Tiger ‘proud’ to return to Tour Championship

Golf

ATLANTA — Tiger Woods is back at the Tour Championship for the first time in five years, looking to close out a remarkably good season with a victory while building toward next week’s Ryder Cup.

Among the bigger surprises at the beginning of 2018 would have been to suggest that Woods would be at East Lake for the season-ending, 30-player event and Jordan Spieth would not.

“To come back from where I’ve come back from and to get here has been a pretty tall order and something I’m proud of,” Woods said Wednesday before a practice round on the course, which has seen the front and back nine flipped since he last played the Tour Championship in 2013.

Woods, 42, is playing his 18th tournament of the year, an impressive number given all the back issues that forced him to miss most of the past two seasons.

He has won the Tour Championship twice, in 1999 and 2007, the latter victory at East Lake when he also won the inaugural FedEx Cup. Woods also won the FedEx title in 2009 when he finished second to Phil Mickelson in the tournament.

Woods has a total of three runner-up finishes at East Lake but has played the Tour Championship just twice in the past eight years.

“In general, this is a ball striker’s course,” Woods said. “I mean, you’ve got to hit your golf ball well. You’ve got to drive it well, place your irons correctly. But it really does set up for a good ball striker. For most of my career, that’s basically what I’ve done.”

For Woods to win a third FedEx Cup (he is 20th in the standings), he will need to first win the Tour Championship and then have several things happen.
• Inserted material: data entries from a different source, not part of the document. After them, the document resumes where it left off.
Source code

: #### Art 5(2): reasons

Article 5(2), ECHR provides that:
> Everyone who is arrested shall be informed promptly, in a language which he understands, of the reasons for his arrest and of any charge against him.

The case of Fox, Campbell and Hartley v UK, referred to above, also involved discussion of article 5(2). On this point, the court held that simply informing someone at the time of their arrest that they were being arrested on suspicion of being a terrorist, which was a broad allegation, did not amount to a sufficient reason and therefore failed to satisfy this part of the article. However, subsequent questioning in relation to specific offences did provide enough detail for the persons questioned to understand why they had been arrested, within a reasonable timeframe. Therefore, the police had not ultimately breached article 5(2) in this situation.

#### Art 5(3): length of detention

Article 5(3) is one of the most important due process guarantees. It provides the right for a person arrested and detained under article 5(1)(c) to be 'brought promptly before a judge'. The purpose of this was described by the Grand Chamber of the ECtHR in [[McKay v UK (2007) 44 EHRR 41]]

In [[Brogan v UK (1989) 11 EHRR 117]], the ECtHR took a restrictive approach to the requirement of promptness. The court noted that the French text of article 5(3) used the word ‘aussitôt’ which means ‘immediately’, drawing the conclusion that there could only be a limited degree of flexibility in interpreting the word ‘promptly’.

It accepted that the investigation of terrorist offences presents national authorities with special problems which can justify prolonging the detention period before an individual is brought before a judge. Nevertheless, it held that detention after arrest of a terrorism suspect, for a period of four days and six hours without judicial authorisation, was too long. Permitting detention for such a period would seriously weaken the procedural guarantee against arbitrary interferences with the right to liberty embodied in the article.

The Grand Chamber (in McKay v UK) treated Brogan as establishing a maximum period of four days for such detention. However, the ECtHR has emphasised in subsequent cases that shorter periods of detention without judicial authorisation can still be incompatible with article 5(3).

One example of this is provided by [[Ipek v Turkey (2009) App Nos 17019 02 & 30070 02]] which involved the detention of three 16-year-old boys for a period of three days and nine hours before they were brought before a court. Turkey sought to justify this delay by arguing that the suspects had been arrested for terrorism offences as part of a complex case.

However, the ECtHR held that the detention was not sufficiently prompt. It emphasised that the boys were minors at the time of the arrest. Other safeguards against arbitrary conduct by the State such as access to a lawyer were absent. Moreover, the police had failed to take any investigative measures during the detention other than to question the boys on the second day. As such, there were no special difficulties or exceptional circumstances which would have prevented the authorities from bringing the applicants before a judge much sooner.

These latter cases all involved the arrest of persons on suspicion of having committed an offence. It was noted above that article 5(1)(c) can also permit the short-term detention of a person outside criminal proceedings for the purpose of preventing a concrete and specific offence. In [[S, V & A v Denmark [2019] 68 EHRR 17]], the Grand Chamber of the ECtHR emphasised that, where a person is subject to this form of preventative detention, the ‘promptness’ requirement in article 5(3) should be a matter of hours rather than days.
Among them is Bryson DeChambeau, who is No. 1 in the FedEx standings, finishing tied for 15th or worse, while others in the top six — Justin Rose, Tony Finau, Dustin Johnson, Justin Thomas and Keegan Bradley — need to have various finishes outside of the top spots.
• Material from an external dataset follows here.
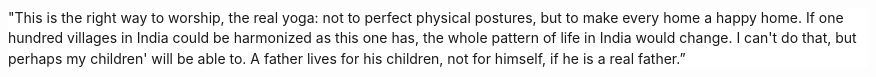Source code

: "This is the right way to worship, the real yoga: not to perfect physical postures, but to make every home a happy home. If one hundred villages in India could be harmonized as this one has, the whole pattern of life in India would change. I can't do that, but perhaps my children' will be able to. A father lives for his children, not for himself, if he is a real father.”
At least, Woods acknowledged, next year will be easier to understand when the FedEx Cup format changes to a final event that will throw out the points and be based on stroke bonuses to start the tournament.

“It makes it a lot less complicated, that’s for sure,” Woods said. “It’s pretty simple, straightforward. It’s very different, but I think it has simplified things, not only for the players, but certainly for the fans. The scenarios don’t play out as complicated as what is being described on TV. It has made it much easier to understand going in.”